The Second and Ninth Circuits are more TCPA-plaintiff-friendly in their interpretation of this definition, using an expansive meaning of ATDS. Those circuits hold that a system does not have to randomly or sequentially generate numbers to be called in order to be considered an ATDS. In the Ninth Circuit, for example, the definition of ATDS has been expanded to include any “equipment which has the capacity…to store numbers to be called…and to dial such numbers.” Duguid v. Facebook, Inc., 926 F.3d 1146, 1151-52 (9th Cir. 2019). That definition bans a greater number of calls (and encourages more TCPA lawsuits) because it is so broad that even everyday smartphones may be encapsulated. Id. If the Supreme Court adopts that definition, it would likely affect companies’ determinations concerning what type of equipment to use. For example, a company might switch over to a specific type of phone system, even if that equipment is costlier or less efficient, simply because it wants to avoid potential TCPA lawsuits.
The Seventh and Eleventh Circuits interpret the definition of ATDS more narrowly and in line with the statutory definition, holding that an ATDS is a system that can send messages or make calls using a random or sequential number generator. See, e.g., Gadelhak v. AT&T Servs., Inc., 950 F.3d 458, 469 (7th Cir. 2020). In Gadelhak, that approach resulted in AT&T avoiding liability under the TCPA because its “Customer Rules Feedback Tool” neither stored nor produced numbers using a random or sequential number generator. Rather, since the AT&T system “exclusively dials numbers stored in a customer database,” it was “not an ‘automatic telephone dialing system’ as defined by the act…” Id. at 460. From a compliance perspective, if the Court adopts this narrower definition, companies would still have to make sure they are not using systems that can randomly and sequentially dial, but could potentially be less concerned about systems that merely store customer numbers and then automatically dial them. In other words, companies’ options might be greater when choosing a phone system to use and still avoid TCPA litigation.
The Facebook decision will be crucial in determining the scope of TCPA litigation moving forward. As it stands, plaintiffs (especially in the Ninth and Second Circuits) have wide berth to file complaints that accuse companies of using systems that merely store numbers and then automatically dial those numbers, without attention to the “random” and “sequential” nature of a true robocall. If the Court comes out on the more plaintiff-friendly side, companies can expect more TCPA cases in all jurisdictions. Companies can also expect to reevaluate their calling systems to avoid costly litigation.

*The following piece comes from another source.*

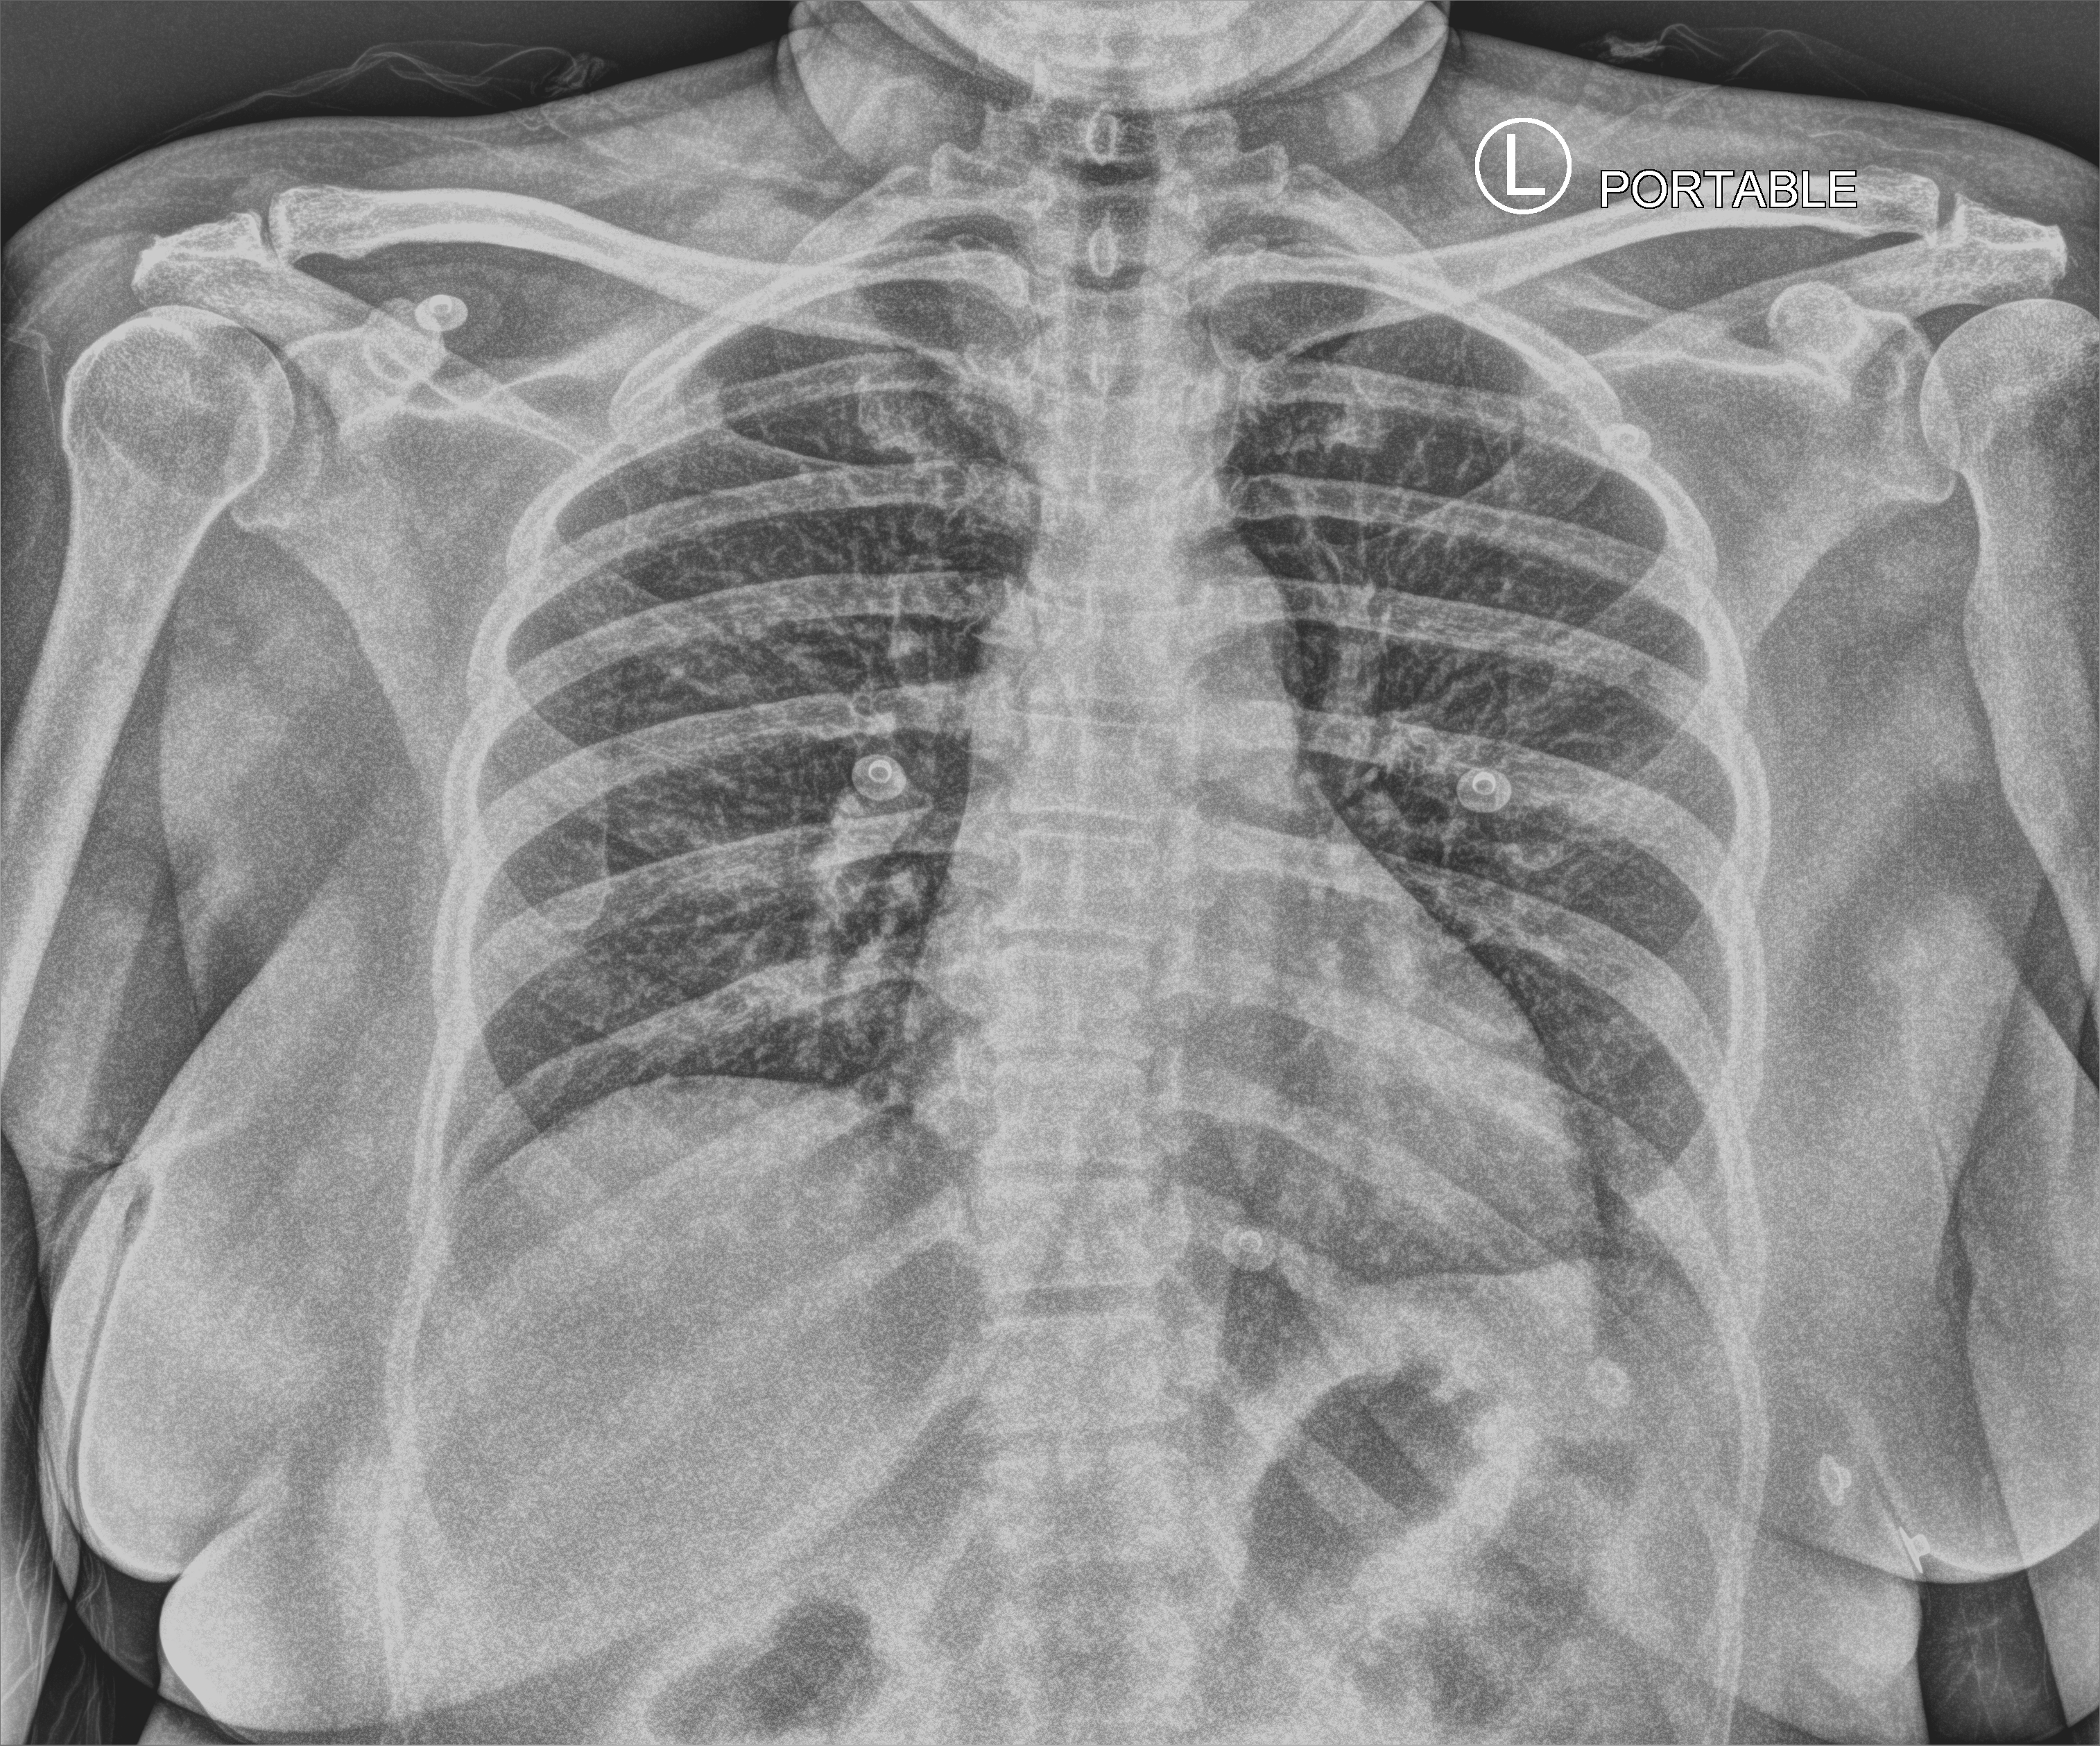
Chest X-ray (portable); anteroposterior (AP) projection. Female patient hospitalised with COVID-19, age 18–59 years.
Admission-level facts for this patient (not findings on this image; timing relative to this image not recorded): admitted to intensive care during this hospital stay: no; mechanically ventilated during this hospital stay: no.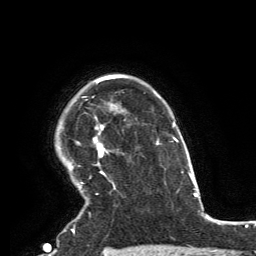
Breast MRI, one axial slice; position 110 of 134 along the scan axis; cropped to one breast; dynamic contrast-enhanced series, time point 2 of 6 at this slice position (early post-contrast); 3 T; TE 2.8 ms, TR 7.2 ms; 256 × 256 image matrix, field of view 180 × 180 mm. Female patient.
Annotated regions visible in this slice (semi-automatically segmented with operator editing):
- enhancing-tissue mask used for the functional tumour volume (all voxels passing the contrast-enhancement thresholds inside the analysis volume; usually the tumour): bounding box (x1, y1, x2, y2) in pixels: (72, 74, 119, 231)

Based on the Court’s decision in Barr, it seems that a disdain for robocalls spans the ideological spectrum, with conservative and liberal justices alike agreeing that the federal government debt exemption should be struck down and that robocalls are “the scourge of modern society.” But the statutory interpretation issue in Facebook might tip the scales in favor of the TCPA defense bar. It is difficult to imagine the majority of conservative justices reading more into Congress’s intent in drafting the ATDS definition than the plain language of the ATDS provision, itself. For now, companies must wait and see; the Facebook case will be decided in the October 2020 term.
This entry has been created for information and planning purposes. It is not intended to be, nor should it be substituted for, legal advice, which turns on specific facts.